REQUIRED WORK → Each entry below must appear in the output exactly as written.

DATA RECORDS →
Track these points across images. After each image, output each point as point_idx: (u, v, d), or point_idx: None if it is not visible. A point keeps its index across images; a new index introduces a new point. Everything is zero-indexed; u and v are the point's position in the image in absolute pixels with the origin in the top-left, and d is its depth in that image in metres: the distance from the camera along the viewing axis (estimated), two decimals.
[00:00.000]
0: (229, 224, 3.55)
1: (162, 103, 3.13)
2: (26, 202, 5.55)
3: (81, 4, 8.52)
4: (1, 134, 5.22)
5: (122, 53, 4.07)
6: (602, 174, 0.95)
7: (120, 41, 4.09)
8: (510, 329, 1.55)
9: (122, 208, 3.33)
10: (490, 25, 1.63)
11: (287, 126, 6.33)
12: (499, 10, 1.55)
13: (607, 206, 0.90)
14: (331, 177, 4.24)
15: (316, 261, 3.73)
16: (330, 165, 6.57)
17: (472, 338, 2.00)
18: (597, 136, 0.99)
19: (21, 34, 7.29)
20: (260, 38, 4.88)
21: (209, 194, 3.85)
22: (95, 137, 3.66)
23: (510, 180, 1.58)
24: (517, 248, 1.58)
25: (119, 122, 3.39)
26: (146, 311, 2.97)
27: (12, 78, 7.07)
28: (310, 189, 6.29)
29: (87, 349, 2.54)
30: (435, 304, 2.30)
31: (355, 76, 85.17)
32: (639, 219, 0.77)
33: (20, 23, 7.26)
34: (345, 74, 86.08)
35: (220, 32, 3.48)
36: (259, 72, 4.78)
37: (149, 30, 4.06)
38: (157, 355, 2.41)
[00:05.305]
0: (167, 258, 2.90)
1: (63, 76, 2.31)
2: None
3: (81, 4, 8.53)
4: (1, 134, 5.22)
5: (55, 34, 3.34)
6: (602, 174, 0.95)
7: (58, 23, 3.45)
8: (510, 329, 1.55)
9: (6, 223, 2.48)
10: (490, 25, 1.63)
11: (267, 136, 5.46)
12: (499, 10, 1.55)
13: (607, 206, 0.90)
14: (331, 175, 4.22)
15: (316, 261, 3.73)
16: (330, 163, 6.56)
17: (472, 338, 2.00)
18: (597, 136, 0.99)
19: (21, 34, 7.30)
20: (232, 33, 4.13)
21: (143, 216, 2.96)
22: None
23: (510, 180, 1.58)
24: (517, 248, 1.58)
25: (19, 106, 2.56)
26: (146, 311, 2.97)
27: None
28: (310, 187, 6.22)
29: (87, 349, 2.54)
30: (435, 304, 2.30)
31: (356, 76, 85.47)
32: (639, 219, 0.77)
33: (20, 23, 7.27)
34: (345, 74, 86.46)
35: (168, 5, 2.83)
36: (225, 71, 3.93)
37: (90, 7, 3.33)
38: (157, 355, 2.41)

WRITTEN RESPONSE →
Track these points across images. After each image, output each point as point_idx: (u, v, d), or point_idx: None if it is not visible. A point keeps its index across images; a new index introduces a new point. Everything is zero-indexed; u and v are the point's position in the image in absolute pixels with the origin in the top-left, and d is its depth in that image in metres: the distance from the camera along the viewing axis (estimated), two decimals.
[00:00.000]
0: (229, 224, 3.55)
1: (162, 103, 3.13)
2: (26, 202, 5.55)
3: (81, 4, 8.52)
4: (1, 134, 5.22)
5: (122, 53, 4.07)
6: (602, 174, 0.95)
7: (120, 41, 4.09)
8: (510, 329, 1.55)
9: (122, 208, 3.33)
10: (490, 25, 1.63)
11: (287, 126, 6.33)
12: (499, 10, 1.55)
13: (607, 206, 0.90)
14: (331, 177, 4.24)
15: (316, 261, 3.73)
16: (330, 165, 6.57)
17: (472, 338, 2.00)
18: (597, 136, 0.99)
19: (21, 34, 7.29)
20: (260, 38, 4.88)
21: (209, 194, 3.85)
22: (95, 137, 3.66)
23: (510, 180, 1.58)
24: (517, 248, 1.58)
25: (119, 122, 3.39)
26: (146, 311, 2.97)
27: (12, 78, 7.07)
28: (310, 189, 6.29)
29: (87, 349, 2.54)
30: (435, 304, 2.30)
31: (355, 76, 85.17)
32: (639, 219, 0.77)
33: (20, 23, 7.26)
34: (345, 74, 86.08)
35: (220, 32, 3.48)
36: (259, 72, 4.78)
37: (149, 30, 4.06)
38: (157, 355, 2.41)
[00:05.305]
0: (167, 258, 2.90)
1: (63, 76, 2.31)
2: None
3: (81, 4, 8.53)
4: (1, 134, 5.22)
5: (55, 34, 3.34)
6: (602, 174, 0.95)
7: (58, 23, 3.45)
8: (510, 329, 1.55)
9: (6, 223, 2.48)
10: (490, 25, 1.63)
11: (267, 136, 5.46)
12: (499, 10, 1.55)
13: (607, 206, 0.90)
14: (331, 175, 4.22)
15: (316, 261, 3.73)
16: (330, 163, 6.56)
17: (472, 338, 2.00)
18: (597, 136, 0.99)
19: (21, 34, 7.30)
20: (232, 33, 4.13)
21: (143, 216, 2.96)
22: None
23: (510, 180, 1.58)
24: (517, 248, 1.58)
25: (19, 106, 2.56)
26: (146, 311, 2.97)
27: None
28: (310, 187, 6.22)
29: (87, 349, 2.54)
30: (435, 304, 2.30)
31: (356, 76, 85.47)
32: (639, 219, 0.77)
33: (20, 23, 7.27)
34: (345, 74, 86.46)
35: (168, 5, 2.83)
36: (225, 71, 3.93)
37: (90, 7, 3.33)
38: (157, 355, 2.41)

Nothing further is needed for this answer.